The computed value rho (AutoLyap) matches (up to solver numerical tolerances) the theoretical rate expression in [RTBG20, Theorem 4.3], i.e.,

\[\|x^k - x^\star\|^2 = O(\rho^k) \quad \textup{ as } \quad k\to\infty,\]

where

\[\begin{split}\rho = \begin{cases} \left(\dfrac{\lambda + \sqrt{\dfrac{\left(2(\lambda-1)\tilde{\mu}+\lambda-2\right)^2 +\tilde{L}^2\left(\lambda-2(\tilde{\mu}+1)\right)^2}{\tilde{L}^2+1}}} {2(\tilde{\mu}+1)}\right)^2, & \text{if } (a), \\ \left|1-\lambda\dfrac{\tilde{L}+\tilde{\mu}}{(\tilde{\mu}+1)(\tilde{L}+1)}\right|^2, & \text{if } (b), \\ \rho_{3}, & \text{otherwise}, \end{cases}\end{split}\]

with

\[\begin{split}\begin{aligned} (a)\quad & \dfrac{\tilde{\mu}\left(-2(\lambda-1)\tilde{\mu}-\lambda+2 +\tilde{L}^2\left(\lambda-2(\tilde{\mu}+1)\right)\right)} {\sqrt{\left(2(\lambda-1)\tilde{\mu}+\lambda-2\right)^2 +\tilde{L}^2\left(\lambda-2(\tilde{\mu}+1)\right)^2}} \le \sqrt{\tilde{L}^2+1}, \\ (b)\quad & \tilde{L}<1 \text{ and } \tilde{\mu}>\dfrac{\tilde{L}^2+1}{(\tilde{L}-1)^2} \text{ and } \lambda \le \dfrac{2(\tilde{\mu}+1)(\tilde{L}+1) \left(\tilde{\mu}+\tilde{\mu}\tilde{L}^2-\tilde{L}^2-2\tilde{\mu}\tilde{L}-1\right)} {2\tilde{\mu}^2-\tilde{\mu}+\tilde{\mu}\tilde{L}^3-\tilde{L}^3-3\tilde{\mu}\tilde{L}^2-\tilde{L}^2-2\tilde{\mu}^2\tilde{L}-\tilde{\mu}\tilde{L}-\tilde{L}-1}, \end{aligned}\end{split}\]

and

\[\begin{split}\begin{aligned} \rho_{3} &= \dfrac{(2-\lambda) \left(\lambda(\tilde{L}^2+1)-2\tilde{\mu}(\lambda+\tilde{L}^2-1)\right) \left(\lambda(1+2\tilde{\mu}+\tilde{L}^2)-2(\tilde{\mu}+1)(\tilde{L}^2+1)\right)} {4\tilde{\mu}(\tilde{L}^2+1) \left(2\tilde{\mu}(\lambda+\tilde{L}^2-1)-(2-\lambda)(1-\tilde{L}^2)\right)},\\ \tilde{\mu} &= \gamma\mu,\\ \tilde{L} &= \gamma L, \end{aligned}\end{split}\]

and

\[x^\star \in \zer(G_1 + G_2).\]

Sweeping over 100 values of \(\lambda\) on \(0 < \lambda < 2\) (with \(\mu=1\), \(L=1\), \(\gamma=1\)) gives the plot below, with the theoretical rate from [RTBG20, Theorem 4.3] in black and AutoLyap certificates as blue dots.

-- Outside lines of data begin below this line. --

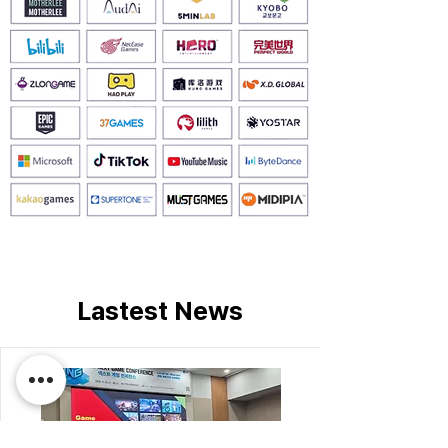
Lastest News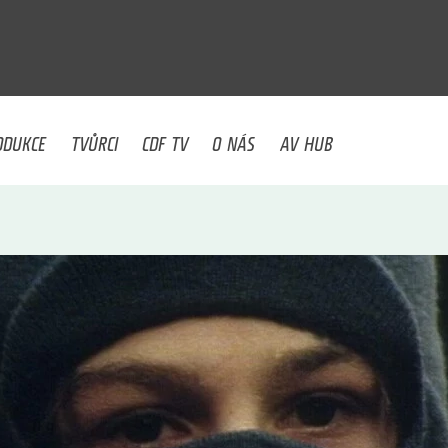
U
ODUKCE
TVŮRCI
CDF TV
O NÁS
AV HUB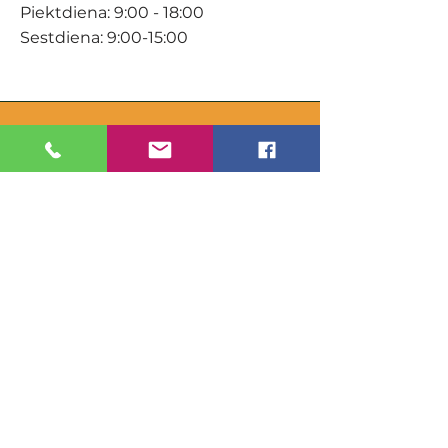
Piektdiena: 9:00 - 18:00
Sestdiena: 9:00-15:00
KONTAKTI
Veikals / E-veikals
+371 27 316 670
info@darzacentrs.lv
Serviss
+371 22 144 433
info@darzacentrs.lv
Adrese:
Ventspils šoseja 10, Jūrmala, LV-
2011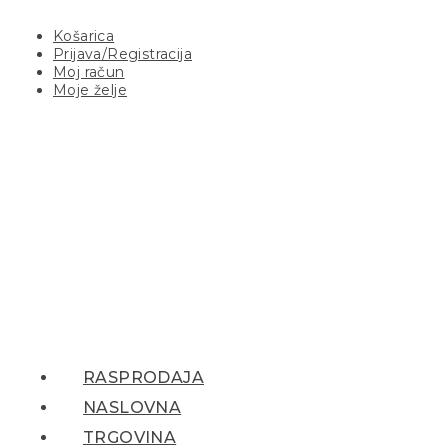
Košarica
Prijava/Registracija
Moj račun
Moje želje
RASPRODAJA
NASLOVNA
TRGOVINA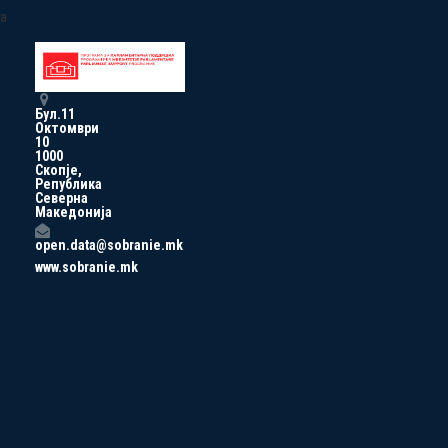
a
Бул.11
Октомври
10
1000
Скопје,
Република
Северна
Македонија
open.data@sobranie.mk
www.sobranie.mk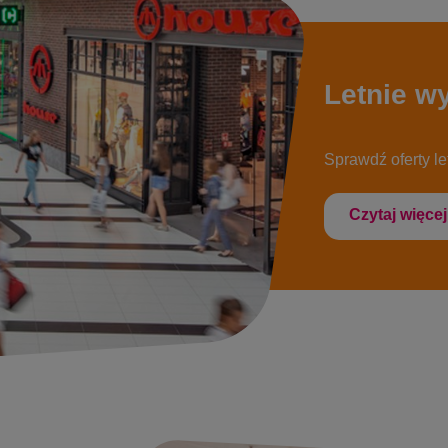
Letnie w
Sprawdź oferty l
Czytaj więcej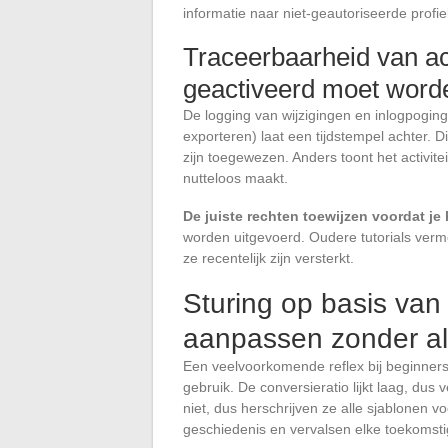
informatie naar niet-geautoriseerde profie
Traceerbaarheid van ac
geactiveerd moet word
De logging van wijzigingen en inlogpoginge
exporteren) laat een tijdstempel achter. 
zijn toegewezen. Anders toont het activitei
nutteloos maakt.
De juiste rechten toewijzen voordat je
worden uitgevoerd. Oudere tutorials verm
ze recentelijk zijn versterkt.
Sturing op basis van
aanpassen zonder al
Een veelvoorkomende reflex bij beginners
gebruik. De conversieratio lijkt laag, dus
niet, dus herschrijven ze alle sjablonen 
geschiedenis en vervalsen elke toekomsti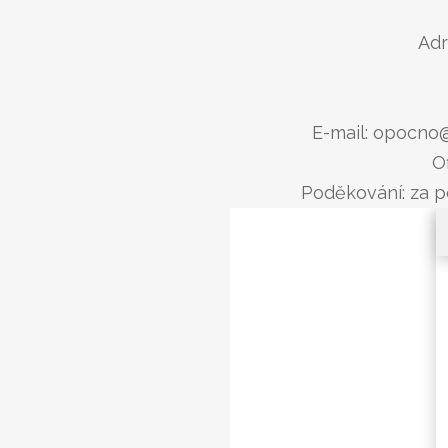
Adr
E-mail: opocno
O
Poděkování: za 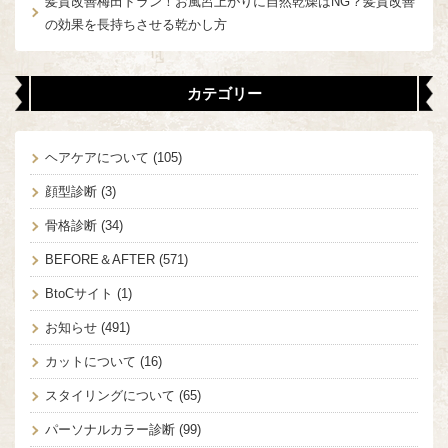
髪質改善梅田ドラン！お風呂上がりに自然乾燥はNG？髪質改善
の効果を長持ちさせる乾かし方
カテゴリー
ヘアケアについて
(105)
顔型診断
(3)
骨格診断
(34)
BEFORE＆AFTER
(571)
BtoCサイト
(1)
お知らせ
(491)
カットについて
(16)
スタイリングについて
(65)
パーソナルカラー診断
(99)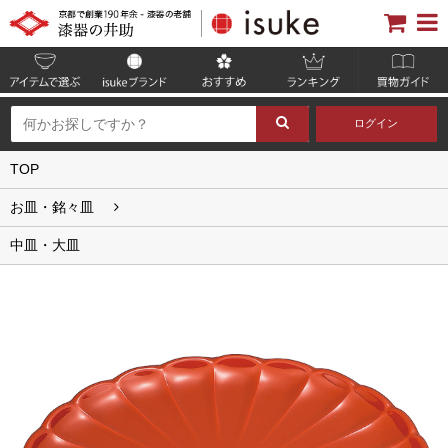
ログイン
TOP
お皿・銘々皿
中皿・大皿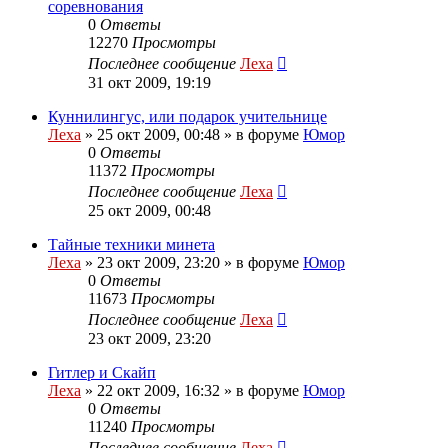
соревнования
0
Ответы
12270
Просмотры
Последнее сообщение
Леха
31 окт 2009, 19:19
Куннилингус, или подарок учительнице
Леха
»
25 окт 2009, 00:48
» в форуме
Юмор
0
Ответы
11372
Просмотры
Последнее сообщение
Леха
25 окт 2009, 00:48
Тайные техники минета
Леха
»
23 окт 2009, 23:20
» в форуме
Юмор
0
Ответы
11673
Просмотры
Последнее сообщение
Леха
23 окт 2009, 23:20
Гитлер и Скайп
Леха
»
22 окт 2009, 16:32
» в форуме
Юмор
0
Ответы
11240
Просмотры
Последнее сообщение
Леха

Douglas-Rachford rho versus lambda for maximally-monotone-Lipschitz plus strongly-monotone setting with theoretical line and AutoLyap points.

References

[RTBG20] (1,2)

Ernest K. Ryu, Adrien B. Taylor, Carolina Bergeling, and Pontus Giselsson. Operator splitting performance estimation: Tight contraction factors and optimal parameter selection. SIAM Journal on Optimization, 30(3):2251–2271, January 2020. doi:10.1137/19m1304854.